| It's a way of reducing the bookkeeping needed when dividing
a polynomial by another (perhaps restricted to dividing by a
monic first degree polynomial, i.e., x +/- something. I only
know of it with this restriction).
x^2 - x + 3 remainder -1
--------------------
x - 2 |x^3 - 3x^2 + 5x - 7
x^3 - 2x^2
----------
- x^2 + 5x
- x^2 + 2x
-----------
3x - 7
3x - 6
------
- 1
That was "long division." This is "synthetic division":
1 -1 3 remainder -1 ==> x^2 - x + 3 remainder -1
------------
2 | 1 -3 5 -7
2
--
-1 -2
--
3 6
--
-1
where the result of the addition is just brought up to be the
coefficient of the answer, and is then multiplied by the "2"
and added to the next term. I'm in a hurry so I'll skip the
explanation :-) and answer any questions tomorrow.
Dan
|
| Just a side note. What makes synthetic division unique to division
by polynomials of the form x-a, is the fact that the division can be done
in three rows as follows:
Divide x^4 - x^3 - 10x^2 + 15x +2 by x-2
this can be written as
1 -1 -10 15 2
2 2 2 -16 -2
----------------------
|
1 1 -8 -1 | 0 2 is a factor of the divisor.
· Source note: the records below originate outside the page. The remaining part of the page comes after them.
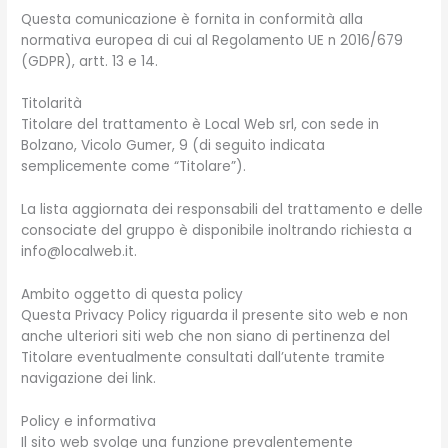
Questa comunicazione è fornita in conformità alla
normativa europea di cui al Regolamento UE n 2016/679
(GDPR), artt. 13 e 14.
Titolarità
Titolare del trattamento è Local Web srl, con sede in
Bolzano, Vicolo Gumer, 9 (di seguito indicata
semplicemente come “Titolare”).
La lista aggiornata dei responsabili del trattamento e delle
consociate del gruppo è disponibile inoltrando richiesta a
info@localweb.it.
Ambito oggetto di questa policy
Questa Privacy Policy riguarda il presente sito web e non
anche ulteriori siti web che non siano di pertinenza del
Titolare eventualmente consultati dall’utente tramite
navigazione dei link.
Policy e informativa
Il sito web svolge una funzione prevalentemente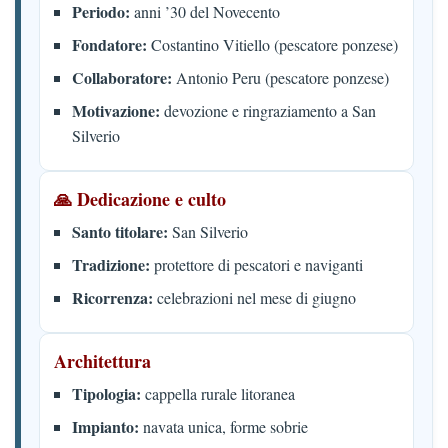
Periodo:
anni ’30 del Novecento
Fondatore:
Costantino Vitiello (pescatore ponzese)
Collaboratore:
Antonio Peru (pescatore ponzese)
Motivazione:
devozione e ringraziamento a San
Silverio
🙏 Dedicazione e culto
Santo titolare:
San Silverio
Tradizione:
protettore di pescatori e naviganti
Ricorrenza:
celebrazioni nel mese di giugno
Architettura
Tipologia:
cappella rurale litoranea
Impianto:
navata unica, forme sobrie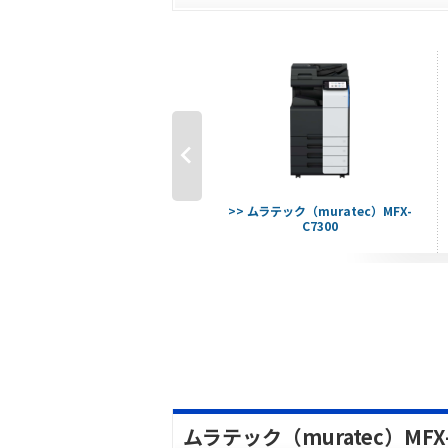
 ムラテック（muratec）MFX-1855
>> ムラテック（muratec）MFX-
C7300
ムラテック（muratec）MF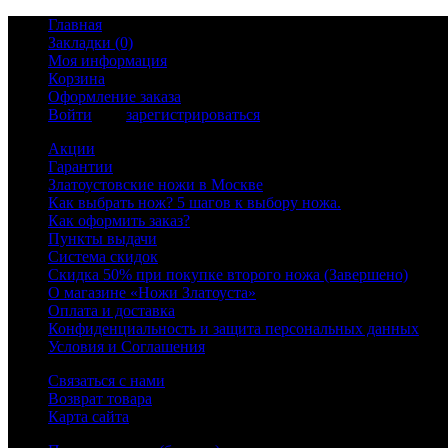
Главная
Закладки (0)
Моя информация
Корзина
Оформление заказа
Войти
или
зарегистрироваться
Акции
Гарантии
Златоустовские ножи в Москве
Как выбрать нож? 5 шагов к выбору ножа.
Как оформить заказ?
Пункты выдачи
Система скидок
Скидка 50% при покупке второго ножа (Завершено)
О магазине «Ножи Златоуста»
Оплата и доставка
Конфиденциальность и защита персональных данных
Условия и Соглашения
Связаться с нами
Возврат товара
Карта сайта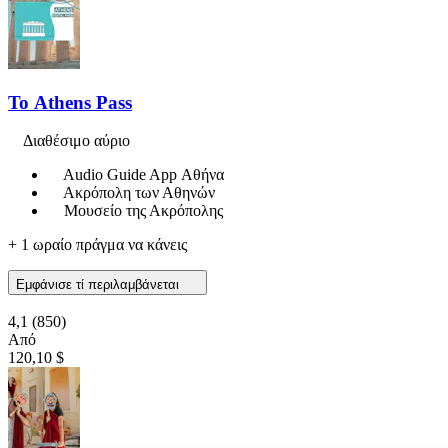
Το Athens Pass
Διαθέσιμο αύριο
Audio Guide App Αθήνα
Ακρόπολη των Αθηνών
Μουσείο της Ακρόπολης
+ 1 ωραίο πράγμα να κάνεις
Εμφάνισε τί περιλαμβάνεται
4,1
(850)
Από
120,10 $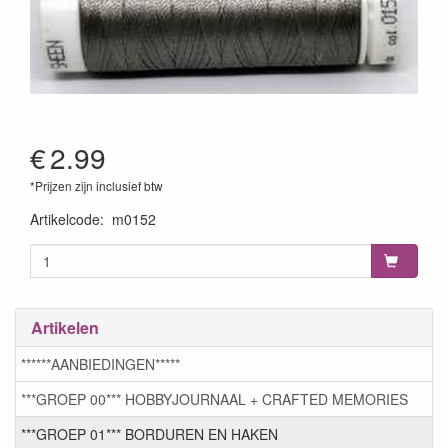
€
2.99
*Prijzen zijn inclusief btw
Artikelcode
:
m0152
Artikelen
******AANBIEDINGEN*****
***GROEP 00*** HOBBYJOURNAAL + CRAFTED MEMORIES
***GROEP 01*** BORDUREN EN HAKEN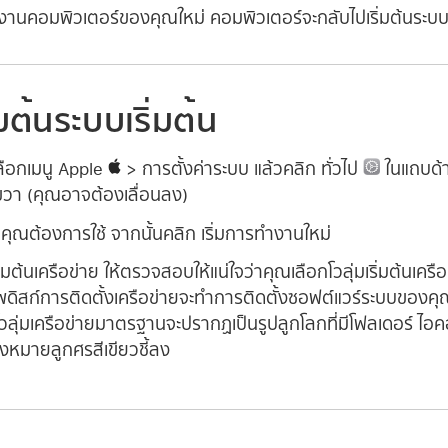
ทำงานคอมพิวเตอร์ของคุณใหม่ คอมพิวเตอร์จะกลับไปเริ่มต้นระบบจ
ิ่มต้นระบบเริ่มต้น
ลือกเมนู Apple
> การตั้งค่าระบบ แล้วคลิก ทั่วไป
ในแถบด้า
ขวา (คุณอาจต้องเลื่อนลง)
คุณต้องการใช้ จากนั้นคลิก เริ่มการทำงานใหม่
เริ่มต้นเครือข่าย ให้ตรวจสอบให้แน่ใจว่าคุณเลือกโวลุ่มเริ่มต้นเครื
าพดิสก์การติดตั้งเครือข่ายจะทำการติดตั้งซอฟต์แวร์ระบบของค
ุ่มเครือข่ายมาตรฐานจะปรากฏเป็นรูปลูกโลกที่มีโฟลเดอร์ ไอคอ
องหมายลูกศรสีเขียวชี้ลง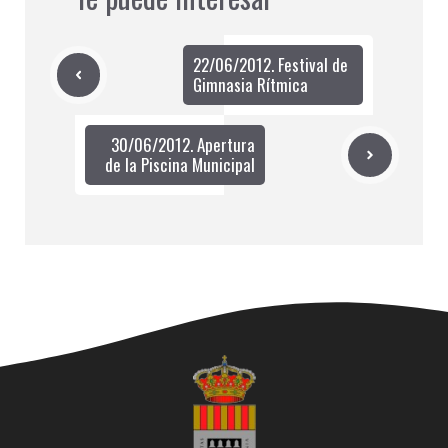
22/06/2012. Festival de
Gimnasia Rítmica
30/06/2012. Apertura
de la Piscina Municipal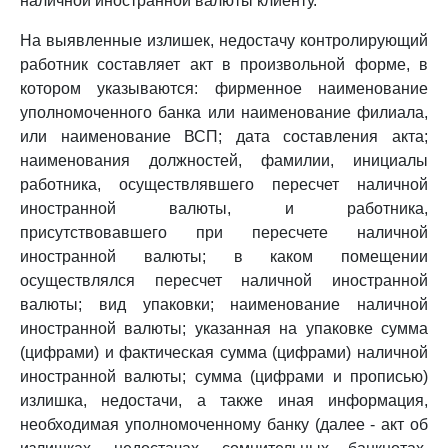
наличной иностранной валюты клиенту.
На выявленные излишек, недостачу контролирующий
работник составляет акт в произвольной форме, в
котором указываются: фирменное наименование
уполномоченного банка или наименование филиала,
или наименование ВСП; дата составления акта;
наименования должностей, фамилии, инициалы
работника, осуществлявшего пересчет наличной
иностранной валюты, и работника,
присутствовавшего при пересчете наличной
иностранной валюты; в каком помещении
осуществлялся пересчет наличной иностранной
валюты; вид упаковки; наименование наличной
иностранной валюты; указанная на упаковке сумма
(цифрами) и фактическая сумма (цифрами) наличной
иностранной валюты; сумма (цифрами и прописью)
излишка, недостачи, а также иная информация,
необходимая уполномоченному банку (далее - акт об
In this method you start from the left, carry down the 1, then multiply by
the factor which is 2, and add. now take the result and mutiply by the factor
and add to the next entry. Continue, the last digit is the remainder, the
remainder is a fraction r/(x-f) . f is the factor and r is the remainder.
TOM.
|
| re .2,
Aha, now I remember! :-) Thanks.
In .1 I only got rid of the x's and pointed out that certain
numbers were copied from here to there. The real method as
in .2 goes further and only shows that "copied" value once,
putting it where it is to be used.
Redoing that example, Divide x^4 - x^3 - 10x^2 + 15x +2 by x-2
Set up the coefficients
1 -1 -10 15 2
and the value "a" -- remember you are dividing by x-a, not x+a
1 -1 -10 15 2
2
Now put in the horizontal line
1 -1 -10 15 2
2
----------------------
Okay, we bring down the 1 ... well, actually we are adding
it to the implied zero beneath it ...
1 -1 -10 15 2
2
----------------------
1
Now, multiply that last "sum" by the "a" value (here, 2) and
put it where it will be added in the next step
1 -1 -10 15 2
2 2
----------------------
1
Okay, do the addition again (the first addition was with the
implied zero)
1 -1 -10 15 2
2 2
----------------------
1 1
Now keep repeating that multiplication of the last sum by a,
writing it under the next term, adding them and putting the
sum under the line ...
1 -1 -10 15 2 1 -1 -10 15 2
2 2 2 2 2 2 -16
---------------------- ==> ---------------------- ==>
1 1 -8 1 1 -8 -1
1 -1 -10 15 2 1 -1 -10 15 2
2 2 2 -16 -2 2 2 2 -16 -2
---------------------- or ----------------------
1 1 -8 -1 0 1 1 -8 -1 | 0
The result is x^3 + x^2 - 8x -1 with a remainder of 0.
Dan
P.S. The remainder when dividing by x-a is the value of the
polynomial when x = a.
|